Rates of hospitalization across the NMU groups (68% for the injection group, 64.7% for the oral group and 49% for the nasal group) were statistically significantly higher than those of the control group (22%). Those who non-medically used amphetamines by injection were also at greatest risk of being admitted to a critical care unit (36.6% versus 24.6% for oral NMU, 21.1% for nasal NMU and 7.9% for the control group), indicating that many of these patients were seriously ill.

Suspected suicide attempts were more common among people reporting oral NMU of amphetamines (74.1%) than those who misused or abused by injection (20.7%) and nasal (15.6%) routes. Rates of oral NMU and suicide attempts increased simultaneously over the five years of the NPDS data analysis, suggesting that NMU of amphetamines is increasing as a method for suicide attempts.

Moreover, admissions to a psychiatric unit were significantly higher in the oral NMU group compared with the injection and nasal NMU groups.
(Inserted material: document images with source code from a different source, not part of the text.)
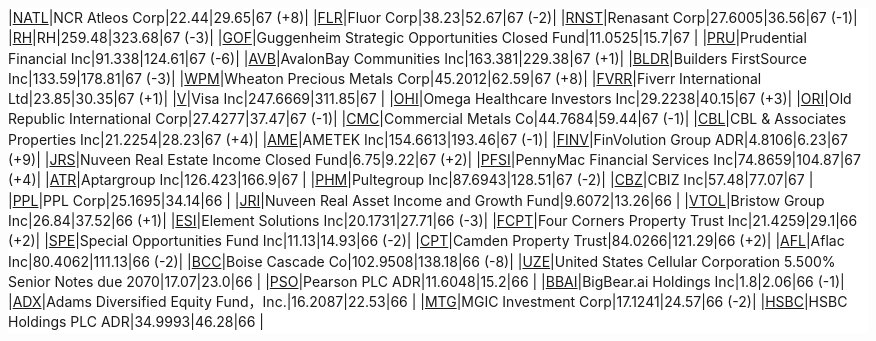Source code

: |[NATL](https://finance.yahoo.com/quote/NATL/)|NCR Atleos Corp|22.44|29.65|67 (+8)|
|[FLR](https://finance.yahoo.com/quote/FLR/)|Fluor Corp|38.23|52.67|67 (-2)|
|[RNST](https://finance.yahoo.com/quote/RNST/)|Renasant Corp|27.6005|36.56|67 (-1)|
|[RH](https://finance.yahoo.com/quote/RH/)|RH|259.48|323.68|67 (-3)|
|[GOF](https://finance.yahoo.com/quote/GOF/)|Guggenheim Strategic Opportunities Closed Fund|11.0525|15.7|67 |
|[PRU](https://finance.yahoo.com/quote/PRU/)|Prudential Financial Inc|91.338|124.61|67 (-6)|
|[AVB](https://finance.yahoo.com/quote/AVB/)|AvalonBay Communities Inc|163.381|229.38|67 (+1)|
|[BLDR](https://finance.yahoo.com/quote/BLDR/)|Builders FirstSource Inc|133.59|178.81|67 (-3)|
|[WPM](https://finance.yahoo.com/quote/WPM/)|Wheaton Precious Metals Corp|45.2012|62.59|67 (+8)|
|[FVRR](https://finance.yahoo.com/quote/FVRR/)|Fiverr International Ltd|23.85|30.35|67 (+1)|
|[V](https://finance.yahoo.com/quote/V/)|Visa Inc|247.6669|311.85|67 |
|[OHI](https://finance.yahoo.com/quote/OHI/)|Omega Healthcare Investors Inc|29.2238|40.15|67 (+3)|
|[ORI](https://finance.yahoo.com/quote/ORI/)|Old Republic International Corp|27.4277|37.47|67 (-1)|
|[CMC](https://finance.yahoo.com/quote/CMC/)|Commercial Metals Co|44.7684|59.44|67 (-1)|
|[CBL](https://finance.yahoo.com/quote/CBL/)|CBL & Associates Properties Inc|21.2254|28.23|67 (+4)|
|[AME](https://finance.yahoo.com/quote/AME/)|AMETEK Inc|154.6613|193.46|67 (-1)|
|[FINV](https://finance.yahoo.com/quote/FINV/)|FinVolution Group ADR|4.8106|6.23|67 (+9)|
|[JRS](https://finance.yahoo.com/quote/JRS/)|Nuveen Real Estate Income Closed Fund|6.75|9.22|67 (+2)|
|[PFSI](https://finance.yahoo.com/quote/PFSI/)|PennyMac Financial Services Inc|74.8659|104.87|67 (+4)|
|[ATR](https://finance.yahoo.com/quote/ATR/)|Aptargroup Inc|126.423|166.9|67 |
|[PHM](https://finance.yahoo.com/quote/PHM/)|Pultegroup Inc|87.6943|128.51|67 (-2)|
|[CBZ](https://finance.yahoo.com/quote/CBZ/)|CBIZ Inc|57.48|77.07|67 |
|[PPL](https://finance.yahoo.com/quote/PPL/)|PPL Corp|25.1695|34.14|66 |
|[JRI](https://finance.yahoo.com/quote/JRI/)|Nuveen Real Asset Income and Growth Fund|9.6072|13.26|66 |
|[VTOL](https://finance.yahoo.com/quote/VTOL/)|Bristow Group Inc|26.84|37.52|66 (+1)|
|[ESI](https://finance.yahoo.com/quote/ESI/)|Element Solutions Inc|20.1731|27.71|66 (-3)|
|[FCPT](https://finance.yahoo.com/quote/FCPT/)|Four Corners Property Trust Inc|21.4259|29.1|66 (+2)|
|[SPE](https://finance.yahoo.com/quote/SPE/)|Special Opportunities Fund Inc|11.13|14.93|66 (-2)|
|[CPT](https://finance.yahoo.com/quote/CPT/)|Camden Property Trust|84.0266|121.29|66 (+2)|
|[AFL](https://finance.yahoo.com/quote/AFL/)|Aflac Inc|80.4062|111.13|66 (-2)|
|[BCC](https://finance.yahoo.com/quote/BCC/)|Boise Cascade Co|102.9508|138.18|66 (-8)|
|[UZE](https://finance.yahoo.com/quote/UZE/)|United States Cellular Corporation 5.500% Senior Notes due 2070|17.07|23.0|66 |
|[PSO](https://finance.yahoo.com/quote/PSO/)|Pearson PLC ADR|11.6048|15.2|66 |
|[BBAI](https://finance.yahoo.com/quote/BBAI/)|BigBear.ai Holdings Inc|1.8|2.06|66 (-1)|
|[ADX](https://finance.yahoo.com/quote/ADX/)|Adams Diversified Equity Fund，Inc.|16.2087|22.53|66 |
|[MTG](https://finance.yahoo.com/quote/MTG/)|MGIC Investment Corp|17.1241|24.57|66 (-2)|
|[HSBC](https://finance.yahoo.com/quote/HSBC/)|HSBC Holdings PLC ADR|34.9993|46.28|66 |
Data from this study shows that amphetamine NMU is associated with high morbidity and mortality, and that educational initiatives are needed to alert prescribers to the existence of NMU and the potential consequences for their patients.
SUNY Upstate Medical University

Journal reference:
Faraone, S.V. et al. (2019) Prevalence and Consequences of the Nonmedical Use of Amphetamine Among Persons Calling Poison Control Centers. Journal of Attention Disorders.